Data to process:

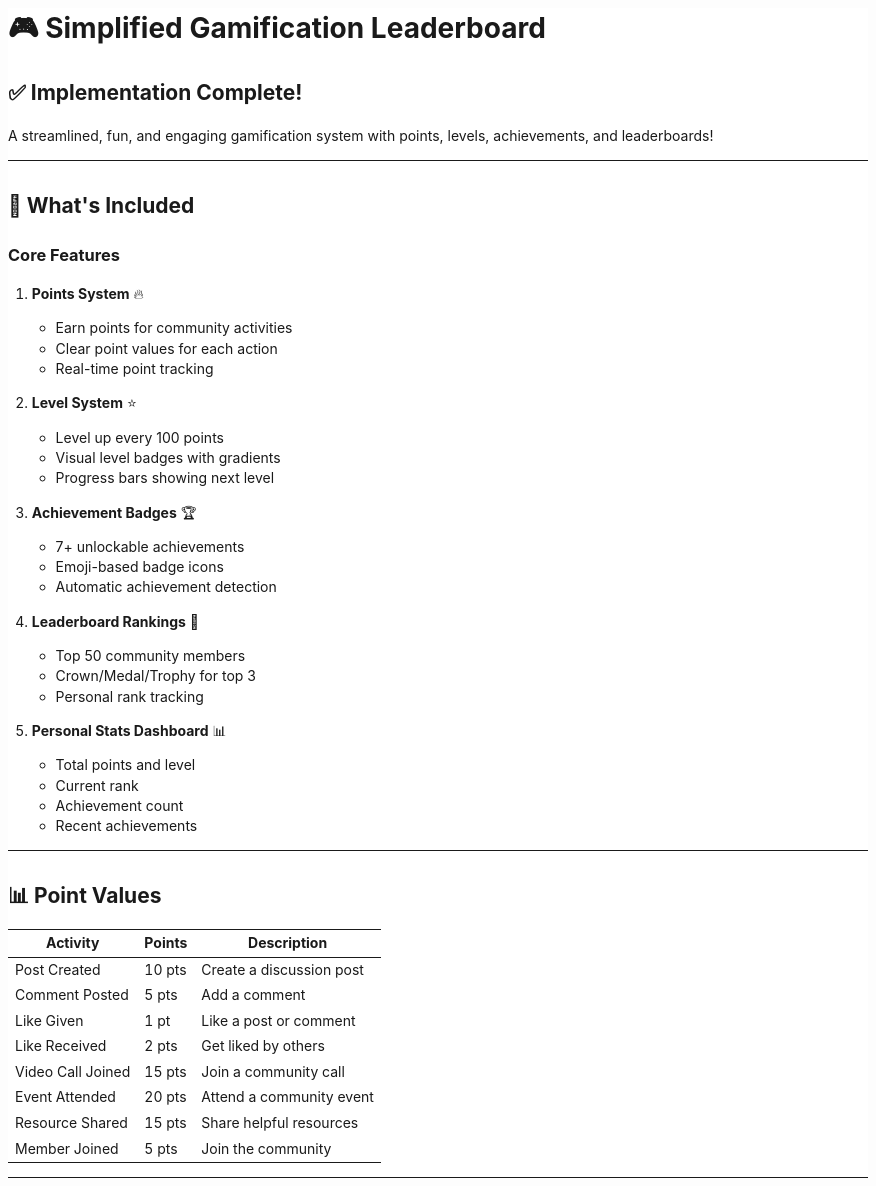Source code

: # 🎮 Simplified Gamification Leaderboard

## ✅ Implementation Complete!

A streamlined, fun, and engaging gamification system with points, levels, achievements, and leaderboards!

---

## 🎯 What's Included

### Core Features

1. **Points System** 🔥
   - Earn points for community activities
   - Clear point values for each action
   - Real-time point tracking

2. **Level System** ⭐
   - Level up every 100 points
   - Visual level badges with gradients
   - Progress bars showing next level

3. **Achievement Badges** 🏆
   - 7+ unlockable achievements
   - Emoji-based badge icons
   - Automatic achievement detection

4. **Leaderboard Rankings** 👑
   - Top 50 community members
   - Crown/Medal/Trophy for top 3
   - Personal rank tracking

5. **Personal Stats Dashboard** 📊
   - Total points and level
   - Current rank
   - Achievement count
   - Recent achievements

---

## 📊 Point Values

| Activity | Points | Description |
|----------|--------|-------------|
| Post Created | 10 pts | Create a discussion post |
| Comment Posted | 5 pts | Add a comment |
| Like Given | 1 pt | Like a post or comment |
| Like Received | 2 pts | Get liked by others |
| Video Call Joined | 15 pts | Join a community call |
| Event Attended | 20 pts | Attend a community event |
| Resource Shared | 15 pts | Share helpful resources |
| Member Joined | 5 pts | Join the community |

---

What you will do: From the first line above down to the line with "- Earn points for community activities", reproduce every line and no others, omitting pictures.

Task solution:
Source code

: # 🎮 Simplified Gamification Leaderboard

## ✅ Implementation Complete!

A streamlined, fun, and engaging gamification system with points, levels, achievements, and leaderboards!

---

## 🎯 What's Included

### Core Features

1. **Points System** 🔥
   - Earn points for community activities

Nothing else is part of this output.